Write out every line of the material below word for word, keeping the same order.
### Dataset excerpts
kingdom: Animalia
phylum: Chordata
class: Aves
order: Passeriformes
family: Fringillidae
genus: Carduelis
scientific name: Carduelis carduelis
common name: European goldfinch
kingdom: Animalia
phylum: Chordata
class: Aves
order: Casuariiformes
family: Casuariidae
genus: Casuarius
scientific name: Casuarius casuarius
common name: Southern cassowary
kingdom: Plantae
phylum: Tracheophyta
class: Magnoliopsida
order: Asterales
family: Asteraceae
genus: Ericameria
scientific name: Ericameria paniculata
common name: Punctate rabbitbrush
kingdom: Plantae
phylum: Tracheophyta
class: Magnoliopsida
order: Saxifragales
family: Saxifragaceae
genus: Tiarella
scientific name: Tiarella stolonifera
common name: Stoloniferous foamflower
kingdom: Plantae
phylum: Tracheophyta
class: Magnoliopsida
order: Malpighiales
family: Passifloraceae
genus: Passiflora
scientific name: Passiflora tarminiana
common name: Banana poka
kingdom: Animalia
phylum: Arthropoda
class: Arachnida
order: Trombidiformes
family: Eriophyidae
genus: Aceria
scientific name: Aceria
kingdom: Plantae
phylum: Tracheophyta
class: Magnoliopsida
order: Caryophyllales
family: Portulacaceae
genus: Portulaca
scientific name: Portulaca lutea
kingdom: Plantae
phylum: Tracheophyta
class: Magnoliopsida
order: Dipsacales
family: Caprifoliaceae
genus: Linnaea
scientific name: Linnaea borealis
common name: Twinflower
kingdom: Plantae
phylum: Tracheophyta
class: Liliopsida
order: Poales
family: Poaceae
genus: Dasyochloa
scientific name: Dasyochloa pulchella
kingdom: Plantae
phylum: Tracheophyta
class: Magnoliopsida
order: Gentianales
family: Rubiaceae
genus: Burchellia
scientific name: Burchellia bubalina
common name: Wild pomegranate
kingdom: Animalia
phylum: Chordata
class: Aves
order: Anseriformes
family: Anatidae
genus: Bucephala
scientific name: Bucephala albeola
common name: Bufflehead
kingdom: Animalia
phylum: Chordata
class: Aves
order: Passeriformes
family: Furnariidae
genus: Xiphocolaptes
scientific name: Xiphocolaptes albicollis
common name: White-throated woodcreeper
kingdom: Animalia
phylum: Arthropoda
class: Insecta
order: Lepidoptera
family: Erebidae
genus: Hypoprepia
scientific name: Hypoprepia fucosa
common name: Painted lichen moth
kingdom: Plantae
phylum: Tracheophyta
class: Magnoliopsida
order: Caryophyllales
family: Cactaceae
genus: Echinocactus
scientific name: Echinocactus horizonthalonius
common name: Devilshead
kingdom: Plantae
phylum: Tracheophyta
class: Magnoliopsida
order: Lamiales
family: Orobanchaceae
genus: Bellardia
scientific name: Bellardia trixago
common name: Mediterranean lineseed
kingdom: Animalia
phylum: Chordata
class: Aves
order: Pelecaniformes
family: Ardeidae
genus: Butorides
######
▸ **Response to the task**:
kingdom: Animalia
phylum: Chordata
class: Aves
order: Passeriformes
family: Fringillidae
genus: Carduelis
scientific name: Carduelis carduelis
common name: European goldfinch
kingdom: Animalia
phylum: Chordata
class: Aves
order: Casuariiformes
family: Casuariidae
genus: Casuarius
scientific name: Casuarius casuarius
common name: Southern cassowary
kingdom: Plantae
phylum: Tracheophyta
class: Magnoliopsida
order: Asterales
family: Asteraceae
genus: Ericameria
scientific name: Ericameria paniculata
common name: Punctate rabbitbrush
kingdom: Plantae
phylum: Tracheophyta
class: Magnoliopsida
order: Saxifragales
family: Saxifragaceae
genus: Tiarella
scientific name: Tiarella stolonifera
common name: Stoloniferous foamflower
kingdom: Plantae
phylum: Tracheophyta
class: Magnoliopsida
order: Malpighiales
family: Passifloraceae
genus: Passiflora
scientific name: Passiflora tarminiana
common name: Banana poka
kingdom: Animalia
phylum: Arthropoda
class: Arachnida
order: Trombidiformes
family: Eriophyidae
genus: Aceria
scientific name: Aceria
kingdom: Plantae
phylum: Tracheophyta
class: Magnoliopsida
order: Caryophyllales
family: Portulacaceae
genus: Portulaca
scientific name: Portulaca lutea
kingdom: Plantae
phylum: Tracheophyta
class: Magnoliopsida
order: Dipsacales
family: Caprifoliaceae
genus: Linnaea
scientific name: Linnaea borealis
common name: Twinflower
kingdom: Plantae
phylum: Tracheophyta
class: Liliopsida
order: Poales
family: Poaceae
genus: Dasyochloa
scientific name: Dasyochloa pulchella
kingdom: Plantae
phylum: Tracheophyta
class: Magnoliopsida
order: Gentianales
family: Rubiaceae
genus: Burchellia
scientific name: Burchellia bubalina
common name: Wild pomegranate
kingdom: Animalia
phylum: Chordata
class: Aves
order: Anseriformes
family: Anatidae
genus: Bucephala
scientific name: Bucephala albeola
common name: Bufflehead
kingdom: Animalia
phylum: Chordata
class: Aves
order: Passeriformes
family: Furnariidae
genus: Xiphocolaptes
scientific name: Xiphocolaptes albicollis
common name: White-throated woodcreeper
kingdom: Animalia
phylum: Arthropoda
class: Insecta
order: Lepidoptera
family: Erebidae
genus: Hypoprepia
scientific name: Hypoprepia fucosa
common name: Painted lichen moth
kingdom: Plantae
phylum: Tracheophyta
class: Magnoliopsida
order: Caryophyllales
family: Cactaceae
genus: Echinocactus
scientific name: Echinocactus horizonthalonius
common name: Devilshead
kingdom: Plantae
phylum: Tracheophyta
class: Magnoliopsida
order: Lamiales
family: Orobanchaceae
genus: Bellardia
scientific name: Bellardia trixago
common name: Mediterranean lineseed
kingdom: Animalia
phylum: Chordata
class: Aves
order: Pelecaniformes
family: Ardeidae
genus: Butorides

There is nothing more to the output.